Exactly the lines below starting at the line with "Barrancabermeja - Colombia" and ending at the line with "combinație de proteine" are wanted, with both ends included. Leave out the pictures and add no other lines.

Content starts

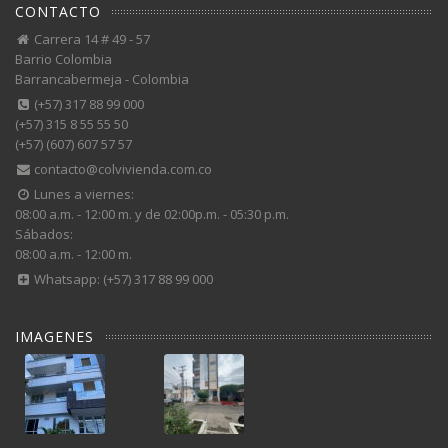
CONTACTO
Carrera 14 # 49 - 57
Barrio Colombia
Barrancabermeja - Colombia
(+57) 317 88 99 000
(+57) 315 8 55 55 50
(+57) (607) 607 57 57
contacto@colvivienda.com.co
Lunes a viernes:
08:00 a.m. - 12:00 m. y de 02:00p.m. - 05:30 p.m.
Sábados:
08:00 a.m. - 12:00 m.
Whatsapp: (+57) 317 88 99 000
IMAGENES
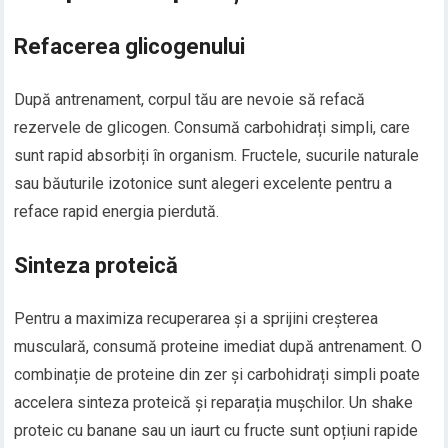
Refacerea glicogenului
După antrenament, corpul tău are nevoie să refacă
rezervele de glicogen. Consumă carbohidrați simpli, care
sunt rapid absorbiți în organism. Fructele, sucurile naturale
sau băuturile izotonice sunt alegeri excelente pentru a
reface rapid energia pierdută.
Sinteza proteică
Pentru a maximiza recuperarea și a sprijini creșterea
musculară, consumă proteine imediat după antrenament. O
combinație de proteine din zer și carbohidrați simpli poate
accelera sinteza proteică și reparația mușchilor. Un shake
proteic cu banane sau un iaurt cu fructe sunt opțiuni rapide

Content ends

Exercise solution:
Barrancabermeja - Colombia
(+57) 317 88 99 000
(+57) 315 8 55 55 50
(+57) (607) 607 57 57
contacto@colvivienda.com.co
Lunes a viernes:
08:00 a.m. - 12:00 m. y de 02:00p.m. - 05:30 p.m.
Sábados:
08:00 a.m. - 12:00 m.
Whatsapp: (+57) 317 88 99 000
IMAGENES
Refacerea glicogenului
După antrenament, corpul tău are nevoie să refacă
rezervele de glicogen. Consumă carbohidrați simpli, care
sunt rapid absorbiți în organism. Fructele, sucurile naturale
sau băuturile izotonice sunt alegeri excelente pentru a
reface rapid energia pierdută.
Sinteza proteică
Pentru a maximiza recuperarea și a sprijini creșterea
musculară, consumă proteine imediat după antrenament. O
combinație de proteine din zer și carbohidrați simpli poate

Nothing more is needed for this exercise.